MY SENIOR | 23

5.7K 190 13
                                    

Naina terbangun tepat setelah adzan subuh berkumandang,segera bergegas untuk melaksanakan kewajibannya pada tuhan lalu kesekolah. Naina menatap wajah Dimas yang begitu damai dalam tidurnya sebentar. Ingin membangunkan tapi ia tak tega,Dimas mungkin masih kurang enak badan. Naina meraih bantalan sofa di siglesofa sebelahnya,sebagai pengganti pahanya untuk alas kepala Dimas.
    
               Setelah sholat subuh dan mengenakan seragam sekolah,entahlah yang jelas saat Naina memasuki kamar yang ia tempati sebelumnya,sudah ada seragam bertengger disana,mungkin saja itu seragam Zizah semasa SMA. Saat turun hendak kedapur Naina tak lagi menemukan sosok Dimas di Sofa tempat terakhir ia meninggalkannya tadi. Naina acuh saja,melanjutkan langkahnya untuk memasak sarapan sederhana di dapur milik mertuanya ini. Memasak membuatnya lupa diri hingga tak menyadari Dimas telah siap dengan celana Jeans dan kemeja hitam kotak-kotaknya. Menghampiri pantry dan menyeduh sesuatu disana.

"Bikin apaan ?"

" Assh " Terlalu fokus kadang juga tidak terlalu baik. Contohnya saja yang kini tengah berlaku pada Naina. Tangannya melepuh karena menyentuh bagian panas penggorengan,disebabkan hanya terkaget mendengarkan suara khas milik Dimas.

" Ceroboh " Dimas langsung mengambil alih mematikan kompor dan menggiring Naina ke washtafel yang ada didekatnya,meredam luka itu dengan air dingin.

" Gak bisa masak sok-sokan sih " Naina hanya mengeram saja saat Dimas terus-terusan saja menyalahkan dirinya. " Masak nasi goreng doang cidera,gimana mau buka restoran ternama " lagi-lagi suara bariton dengan nada mengejek yang mulai cerewet itu membuat kekesalan Naina bertambah. Naina menarik kasar tangannya dari genggaman Dimas,lalu menatap sang lawan bicara yang sedari tadi tak ditanggapinya. Sementara yang ditatap hanya menaikkan sebelah alis kirinya seraya mengelap tangan yang tadi basah ikut serta membasuh luka Naina.

" Ishh " Naina menghentakkan kakinya seraya berlalu meninggalkan Dimas dan nasi goreng yang masih berada di penggorengan buatannya tadi. Ujung bibir tipis nan penuh milik Dimas terangkat,entah sejak kapan melihat wajah kesal Naina adalah hal  yang kini menjadi favorite Dimas dan tak ingin berhenti untuk menjahili istri serasa adik kecilnya itu. Kekesalan Dimas pada Naina semalam menguak entah kemana,hilang begitu saja.

    ***

" Bugh.. Bughh.. Bughh " Suara ketukan,tidak-tidak lebih tepatnya gedoran tak sabaran dari tamu yang berkunjung ke-kediaman orang tua Dimas kali ini sangat mengganggu ketenangan. Dimas yang tadinya tengah bermalas-malasan di sofa depan televisi yang ia tonton - lebih tepatnya Dimas yang ditonton oleh televisi di hadapannya - berdecak kesal sebelum akhirnya berjalan gontai menuju pintu dan melihat siapa yang telah mengganggu ketenangannya itu.

" Gila,lama lu anjir " mulut Dimas yang masih menganga ingin bersuara menjadi mengatup seketika,ketika Walski -tamu tak tau diri -  yang langsung ngacir tak tau arah dengan wajah konyol penuh ketakutannya itu.

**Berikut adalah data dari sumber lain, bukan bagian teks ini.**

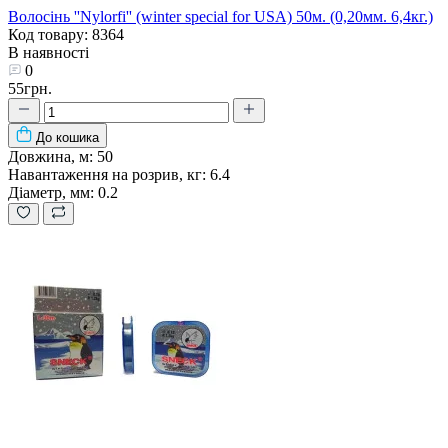
Волосінь ''Nylorfi'' (winter special for USA) 50м. (0,20мм. 6,4кг.)
Код товару: 8364
В наявності
0
55грн.
До кошика
Довжина, м:
50
Навантаження на розрив, кг:
6.4
Діаметр, мм:
0.2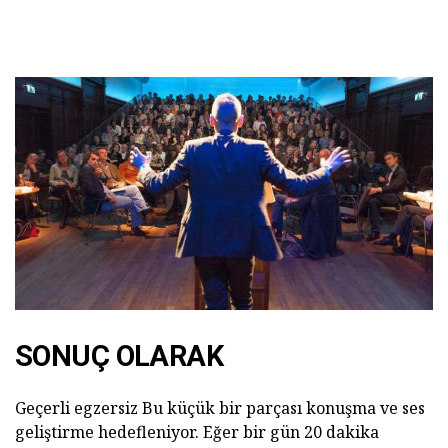
SONUÇ OLARAK
Geçerli egzersiz Bu küçük bir parçası konuşma ve ses
geliştirme hedefleniyor. Eğer bir gün 20 dakika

Pasti ulah tetangga seksinya lagi,pikir Dimas ketika melihat wajah Walski yang semakin pias.

" Otot doang gede lu,dikejar cewek aja takut " Dimas sedikit terkekeh melihat penderitaan kawan sejalannya semasa  SMA ini.

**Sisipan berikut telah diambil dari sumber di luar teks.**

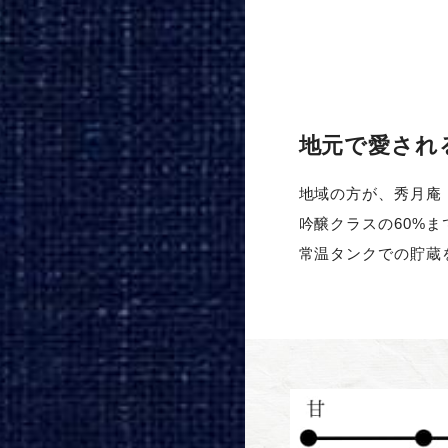
地元で愛され
地域の方が、秀月庵
吟醸クラスの60%
常温タンクでの貯蔵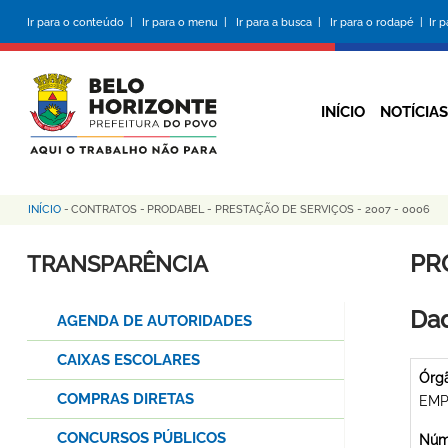
Pular
Ir para o conteúdo |
Ir para o menu |
Ir para a busca |
Ir para o rodapé |
Ir 
para
o
conteúdo
principal
INÍCIO
NOTÍCIAS
INÍCIO
-
CONTRATOS
-
PRODABEL - PRESTAÇÃO DE SERVIÇOS - 2007 - 0006
Trilha
de
PR
TRANSPARÊNCIA
navegação
Dad
AGENDA DE AUTORIDADES
CAIXAS ESCOLARES
Órg
COMPRAS DIRETAS
EMP
CONCURSOS PÚBLICOS
Núme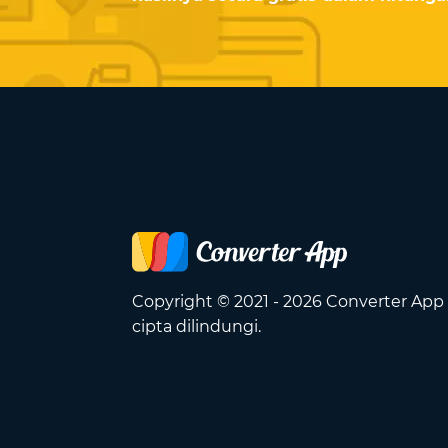
Copyright © 2021 - 2026 Converter App
cipta dilindungi.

" Jangan bahas-bahas otot sekarang bego,gue ngumpet dimana ini? Kalo si semok datang,bilangin gue lagi ke Rusia,nonton Piala dunia,tadi mampir kesini cuma buat nyapa lu aja,bilangin gue udah pergi,siiip " Setelah acungan jempol pada kalimat akhir  Walski segera berlari kelantai atas menuju kamar Dimas. Dimas hanya mampu di buat geleng-geleng kepala saja,Walski -Mantan ketua osis sebleng itu kapan warasnya?.